В следующий понедельник мать снова кричит, как только я захожу.
— Мне очень жаль, Джиневра. Она заперлась в ванной и отказывается выходить, — я вздыхаю, желая, чтобы стало легче.
— Почему бы тебе не пойти сегодня домой пораньше и отдохнуть. Ты работала шесть дней подряд. Всем нужен выходной, — мне нужно поговорить с Сореном о ее графике работы. Она здесь почти сутками. Никому не полезно так много работать.
Она колеблется.
— Честно говоря, мне будет проще успокоить ее, если здесь будем только мы.
Как только дверь закрывается, мама выходит с улыбкой на лице. Я делаю глубокий вдох, чтобы сдержать свое раздражение.
— Почему ты до сих пор не поговорила с Сореном? — требует она. — Знаешь, я вижу его здесь каждое утро.
— Мам, я устала. Может, мы просто вместе посмотрим телевизор и не будем ссориться?

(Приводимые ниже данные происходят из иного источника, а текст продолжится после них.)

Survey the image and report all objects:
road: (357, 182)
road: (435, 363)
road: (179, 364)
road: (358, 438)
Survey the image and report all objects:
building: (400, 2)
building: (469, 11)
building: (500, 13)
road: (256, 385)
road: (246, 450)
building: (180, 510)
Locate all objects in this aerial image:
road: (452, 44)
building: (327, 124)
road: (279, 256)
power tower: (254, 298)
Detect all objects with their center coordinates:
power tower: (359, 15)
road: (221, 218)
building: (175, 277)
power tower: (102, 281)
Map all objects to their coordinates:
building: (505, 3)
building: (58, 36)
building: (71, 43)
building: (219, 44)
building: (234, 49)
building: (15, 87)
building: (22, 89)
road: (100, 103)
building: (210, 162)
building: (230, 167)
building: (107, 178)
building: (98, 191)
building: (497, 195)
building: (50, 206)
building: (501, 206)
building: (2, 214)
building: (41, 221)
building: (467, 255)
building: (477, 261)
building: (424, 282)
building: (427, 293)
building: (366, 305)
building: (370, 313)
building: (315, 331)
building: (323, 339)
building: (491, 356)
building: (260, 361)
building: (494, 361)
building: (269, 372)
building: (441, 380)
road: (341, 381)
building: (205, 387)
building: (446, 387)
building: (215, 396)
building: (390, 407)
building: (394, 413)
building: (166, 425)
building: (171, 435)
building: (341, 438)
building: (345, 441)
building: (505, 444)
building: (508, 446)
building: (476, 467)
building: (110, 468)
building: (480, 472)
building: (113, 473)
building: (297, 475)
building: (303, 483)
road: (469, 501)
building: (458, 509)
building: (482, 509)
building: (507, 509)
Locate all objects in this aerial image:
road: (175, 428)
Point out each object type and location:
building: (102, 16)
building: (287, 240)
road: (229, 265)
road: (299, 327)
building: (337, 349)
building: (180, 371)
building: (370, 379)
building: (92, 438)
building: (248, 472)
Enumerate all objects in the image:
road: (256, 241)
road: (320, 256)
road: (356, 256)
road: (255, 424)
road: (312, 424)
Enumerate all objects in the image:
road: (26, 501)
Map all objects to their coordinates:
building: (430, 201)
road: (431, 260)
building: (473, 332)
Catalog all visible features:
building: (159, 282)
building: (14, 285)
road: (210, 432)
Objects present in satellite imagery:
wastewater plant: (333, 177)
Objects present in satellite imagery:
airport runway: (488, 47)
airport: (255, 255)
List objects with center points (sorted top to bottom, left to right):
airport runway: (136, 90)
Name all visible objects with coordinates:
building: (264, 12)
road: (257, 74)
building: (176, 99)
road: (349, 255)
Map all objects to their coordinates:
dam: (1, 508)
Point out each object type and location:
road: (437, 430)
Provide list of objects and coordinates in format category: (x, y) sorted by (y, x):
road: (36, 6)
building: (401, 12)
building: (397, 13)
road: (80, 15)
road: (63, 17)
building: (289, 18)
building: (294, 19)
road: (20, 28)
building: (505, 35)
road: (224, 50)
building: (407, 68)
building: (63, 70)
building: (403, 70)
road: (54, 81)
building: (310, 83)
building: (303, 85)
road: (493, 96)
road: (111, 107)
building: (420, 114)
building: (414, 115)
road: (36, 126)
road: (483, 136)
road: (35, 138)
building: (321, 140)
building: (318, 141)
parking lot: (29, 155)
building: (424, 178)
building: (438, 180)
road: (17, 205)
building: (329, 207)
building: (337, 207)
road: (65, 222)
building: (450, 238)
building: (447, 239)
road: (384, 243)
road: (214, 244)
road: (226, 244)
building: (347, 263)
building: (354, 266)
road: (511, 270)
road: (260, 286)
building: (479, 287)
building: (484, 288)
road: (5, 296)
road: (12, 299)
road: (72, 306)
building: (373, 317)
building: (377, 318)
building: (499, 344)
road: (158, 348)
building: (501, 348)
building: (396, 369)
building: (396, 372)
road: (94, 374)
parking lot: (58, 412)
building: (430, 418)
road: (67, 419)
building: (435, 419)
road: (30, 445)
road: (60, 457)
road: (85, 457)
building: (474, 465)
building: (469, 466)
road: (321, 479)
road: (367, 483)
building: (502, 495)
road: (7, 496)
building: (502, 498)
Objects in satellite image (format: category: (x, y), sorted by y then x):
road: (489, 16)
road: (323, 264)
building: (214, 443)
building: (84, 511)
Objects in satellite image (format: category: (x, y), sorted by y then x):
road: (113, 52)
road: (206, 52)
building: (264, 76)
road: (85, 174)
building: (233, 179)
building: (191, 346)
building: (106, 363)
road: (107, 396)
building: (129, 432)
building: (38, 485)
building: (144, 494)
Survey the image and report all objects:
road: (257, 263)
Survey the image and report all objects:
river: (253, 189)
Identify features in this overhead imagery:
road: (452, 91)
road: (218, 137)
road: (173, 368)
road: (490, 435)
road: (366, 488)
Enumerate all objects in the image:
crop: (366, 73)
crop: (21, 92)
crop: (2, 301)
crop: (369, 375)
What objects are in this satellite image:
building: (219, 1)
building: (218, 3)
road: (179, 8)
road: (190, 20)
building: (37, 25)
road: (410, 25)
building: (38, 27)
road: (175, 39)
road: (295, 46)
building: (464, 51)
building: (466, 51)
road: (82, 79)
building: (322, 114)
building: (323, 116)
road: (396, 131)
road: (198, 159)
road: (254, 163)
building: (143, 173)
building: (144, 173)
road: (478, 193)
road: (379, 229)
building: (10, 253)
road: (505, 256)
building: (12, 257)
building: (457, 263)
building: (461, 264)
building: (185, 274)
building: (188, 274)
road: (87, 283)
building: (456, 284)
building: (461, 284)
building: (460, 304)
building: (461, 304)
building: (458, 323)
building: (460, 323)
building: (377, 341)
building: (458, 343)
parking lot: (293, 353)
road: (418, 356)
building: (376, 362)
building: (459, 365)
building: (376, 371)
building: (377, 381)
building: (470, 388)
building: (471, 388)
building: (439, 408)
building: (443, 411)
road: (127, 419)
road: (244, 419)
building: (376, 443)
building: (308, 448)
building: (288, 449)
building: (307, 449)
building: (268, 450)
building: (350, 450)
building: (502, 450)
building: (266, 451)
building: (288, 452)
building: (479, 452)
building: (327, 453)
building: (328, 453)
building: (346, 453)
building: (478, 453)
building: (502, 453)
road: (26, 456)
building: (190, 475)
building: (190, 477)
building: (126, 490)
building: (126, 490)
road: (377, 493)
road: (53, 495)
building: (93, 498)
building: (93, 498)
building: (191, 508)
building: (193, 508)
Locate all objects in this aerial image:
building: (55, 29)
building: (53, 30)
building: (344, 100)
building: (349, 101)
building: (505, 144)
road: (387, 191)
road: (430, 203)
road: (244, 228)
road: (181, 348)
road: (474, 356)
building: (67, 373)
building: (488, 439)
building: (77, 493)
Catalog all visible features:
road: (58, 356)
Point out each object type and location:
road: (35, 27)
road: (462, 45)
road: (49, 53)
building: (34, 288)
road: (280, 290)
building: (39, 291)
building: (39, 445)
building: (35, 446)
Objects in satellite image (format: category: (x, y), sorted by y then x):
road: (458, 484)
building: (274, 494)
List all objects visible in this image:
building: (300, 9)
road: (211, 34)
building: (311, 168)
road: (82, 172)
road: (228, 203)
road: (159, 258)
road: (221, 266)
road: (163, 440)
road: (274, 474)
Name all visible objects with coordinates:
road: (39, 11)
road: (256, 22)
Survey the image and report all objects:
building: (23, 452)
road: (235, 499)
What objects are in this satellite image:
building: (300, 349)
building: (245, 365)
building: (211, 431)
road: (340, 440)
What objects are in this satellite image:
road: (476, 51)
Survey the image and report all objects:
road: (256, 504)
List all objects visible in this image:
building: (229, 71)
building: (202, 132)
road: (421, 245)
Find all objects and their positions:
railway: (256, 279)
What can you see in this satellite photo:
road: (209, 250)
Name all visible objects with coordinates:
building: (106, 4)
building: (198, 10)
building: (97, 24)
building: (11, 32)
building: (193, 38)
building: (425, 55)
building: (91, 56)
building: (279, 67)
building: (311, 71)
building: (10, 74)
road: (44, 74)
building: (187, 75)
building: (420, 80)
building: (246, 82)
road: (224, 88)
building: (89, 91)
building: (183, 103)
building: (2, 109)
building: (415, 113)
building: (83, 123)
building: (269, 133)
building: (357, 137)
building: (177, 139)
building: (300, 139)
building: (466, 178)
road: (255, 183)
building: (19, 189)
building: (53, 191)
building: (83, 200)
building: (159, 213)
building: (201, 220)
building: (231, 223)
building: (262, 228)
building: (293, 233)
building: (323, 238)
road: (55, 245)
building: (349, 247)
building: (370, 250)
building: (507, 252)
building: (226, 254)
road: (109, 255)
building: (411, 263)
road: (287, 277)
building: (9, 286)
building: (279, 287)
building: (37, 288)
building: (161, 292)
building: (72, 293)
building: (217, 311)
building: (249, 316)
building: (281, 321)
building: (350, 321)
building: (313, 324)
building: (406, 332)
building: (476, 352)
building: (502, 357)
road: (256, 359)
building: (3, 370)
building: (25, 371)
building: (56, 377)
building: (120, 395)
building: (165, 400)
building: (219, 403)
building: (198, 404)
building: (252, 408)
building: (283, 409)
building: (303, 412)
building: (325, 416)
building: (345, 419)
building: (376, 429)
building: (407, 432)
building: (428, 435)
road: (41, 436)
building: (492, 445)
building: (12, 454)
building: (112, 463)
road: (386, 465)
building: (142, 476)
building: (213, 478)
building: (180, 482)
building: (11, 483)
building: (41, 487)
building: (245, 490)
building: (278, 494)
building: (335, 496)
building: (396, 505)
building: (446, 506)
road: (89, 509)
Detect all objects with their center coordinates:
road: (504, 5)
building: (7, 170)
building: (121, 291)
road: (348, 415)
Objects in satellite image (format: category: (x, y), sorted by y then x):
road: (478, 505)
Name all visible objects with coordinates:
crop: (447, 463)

Лицо моей матери бледнеет, ее рука внезапно хватается за грудь, после чего она падает на колени. Я мчусь к ней, опускаясь рядом с ней, когда набираю 911.
— Мама, что случилось?
Она не отвечает. Похоже, она не может дышать. Я такая глупая, что отпустила сиделку. Я должна была быть сильнее.
Беспомощно смотрю, как парамедики поднимают мою мать на носилки. Я не должна была быть такой эгоисткой… из-за того, что хотела помощи. Я могла бы сказать Сорену, чтобы сиделка приходила несколько дней в неделю. Мне не нужно, чтобы она работала днями напролет, создавая дополнительный стресс для моей матери.
Нас регистрируют в отделении скорой помощи и отводят в маленькую палату, где моя мама сейчас жалуется на слишком жесткую больничную койку. Я твержу себе, что если она возмущается, значит, она дышит. И она, по крайней мере, перестала жаловаться на грудь, так что это, должно быть, хороший знак.
Я смотрю на часы и вижу, что прошло уже два часа с тех пор, как скорая помощь высадила нас, пропустив мимо стойки регистрации. С тех пор мы никого не видели.